Work required >>
Reproduce the text of every entry below word for word, leaving out the pictures.

-*-*-

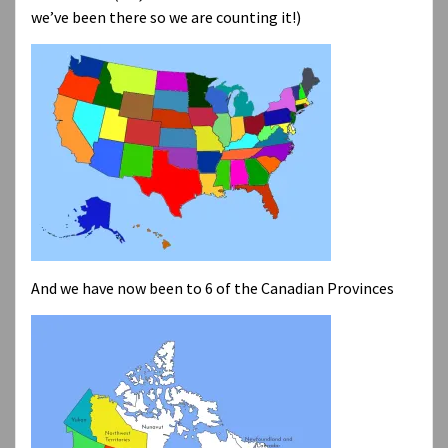
we’ve been there so we are counting it!)
And we have now been to 6 of the Canadian Provinces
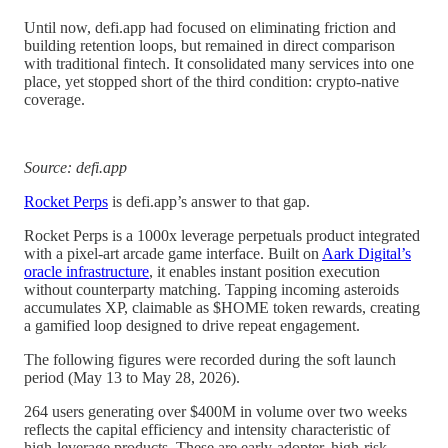
Until now, defi.app had focused on eliminating friction and
building retention loops, but remained in direct comparison
with traditional fintech. It consolidated many services into one
place, yet stopped short of the third condition: crypto-native
coverage.
Source: defi.app
Rocket Perps
is defi.app’s answer to that gap.
Rocket Perps is a 1000x leverage perpetuals product integrated
with a pixel-art arcade game interface. Built on
Aark Digital’s
oracle infrastructure
, it enables instant position execution
without counterparty matching. Tapping incoming asteroids
accumulates XP, claimable as $HOME token rewards, creating
a gamified loop designed to drive repeat engagement.
The following figures were recorded during the soft launch
period (May 13 to May 28, 2026).
264 users generating over $400M in volume over two weeks
reflects the capital efficiency and intensity characteristic of
high-leverage products. These are early-adopter, high-risk-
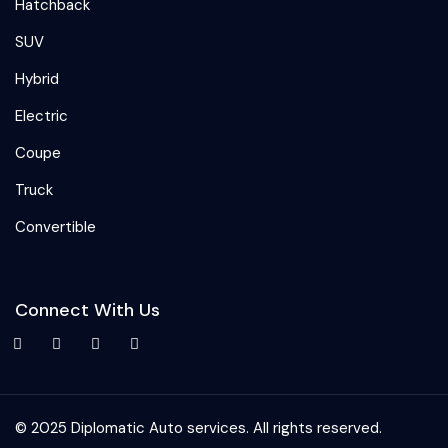
Hatchback
SUV
Hybrid
Electric
Coupe
Truck
Convertible
Connect With Us
© 2025 Diplomatic Auto services. All rights reserved.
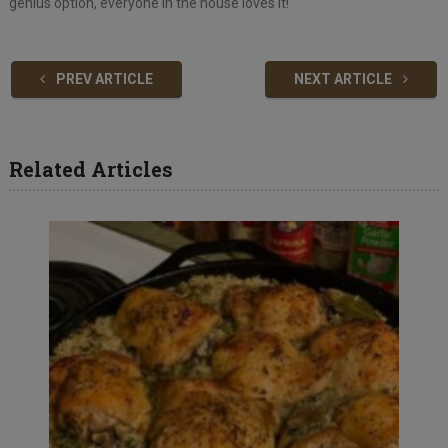
genius option, everyone in the house loves it!
PREV ARTICLE
NEXT ARTICLE
Related Articles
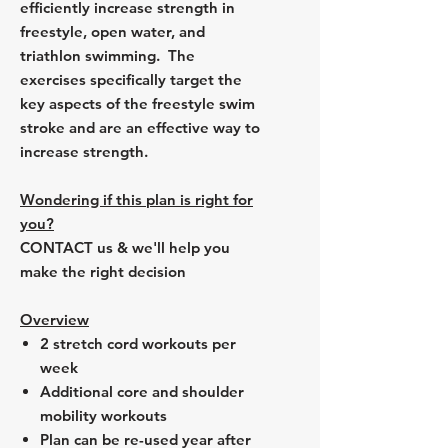
efficiently increase strength in
freestyle, open water, and
triathlon swimming. The
exercises specifically target the
key aspects of the freestyle swim
stroke and are an effective way to
increase strength.
Wondering if this plan is right for
you?
CONTACT us & we'll help you
make the right decision
Overview
2 stretch cord workouts per
week
Additional core and shoulder
mobility workouts
Plan can be re-used year after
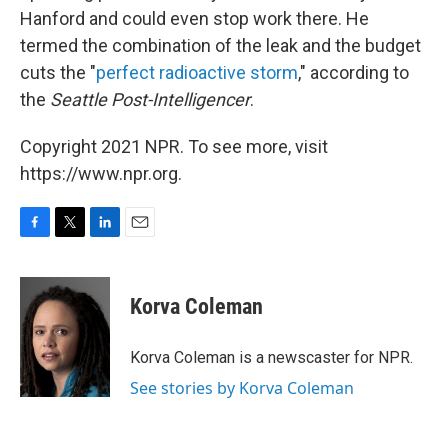
Hanford and could even stop work there. He
termed the combination of the leak and the budget
cuts the "
perfect radioactive storm
," according to
the
Seattle Post-Intelligencer
.
Copyright 2021 NPR. To see more, visit
https://www.npr.org.
F
T
L
E
a
w
i
m
c
i
n
a
e
t
k
i
Korva Coleman
b
t
e
l
o
e
d
o
r
I
Korva Coleman is a newscaster for NPR.
k
n
See stories by Korva Coleman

-*-*-

Answer section >>
we’ve been there so we are counting it!)
And we have now been to 6 of the Canadian Provinces
Until now, defi.app had focused on eliminating friction and
building retention loops, but remained in direct comparison
with traditional fintech. It consolidated many services into one
place, yet stopped short of the third condition: crypto-native
coverage.
Source: defi.app
Rocket Perps
is defi.app’s answer to that gap.
Rocket Perps is a 1000x leverage perpetuals product integrated
with a pixel-art arcade game interface. Built on
Aark Digital’s
oracle infrastructure
, it enables instant position execution
without counterparty matching. Tapping incoming asteroids
accumulates XP, claimable as $HOME token rewards, creating
a gamified loop designed to drive repeat engagement.
The following figures were recorded during the soft launch
period (May 13 to May 28, 2026).
264 users generating over $400M in volume over two weeks
reflects the capital efficiency and intensity characteristic of
high-leverage products. These are early-adopter, high-risk-
Hatchback
SUV
Hybrid
Electric
Coupe
Truck
Convertible
Connect With Us
© 2025 Diplomatic Auto services. All rights reserved.
genius option, everyone in the house loves it!
PREV ARTICLE
NEXT ARTICLE
Related Articles
efficiently increase strength in
freestyle, open water, and
triathlon swimming. The
exercises specifically target the
key aspects of the freestyle swim
stroke and are an effective way to
increase strength.
Wondering if this plan is right for
you?
CONTACT us & we'll help you
make the right decision
Overview
2 stretch cord workouts per
week
Additional core and shoulder
mobility workouts
Plan can be re-used year after
Hanford and could even stop work there. He
termed the combination of the leak and the budget
cuts the "
perfect radioactive storm
," according to
the
Seattle Post-Intelligencer
.
Copyright 2021 NPR. To see more, visit
https://www.npr.org.
F
T
L
E
a
w
i
m
c
i
n
a
e
t
k
i
Korva Coleman
b
t
e
l
o
e
d
o
r
I
Korva Coleman is a newscaster for NPR.
k
n
See stories by Korva Coleman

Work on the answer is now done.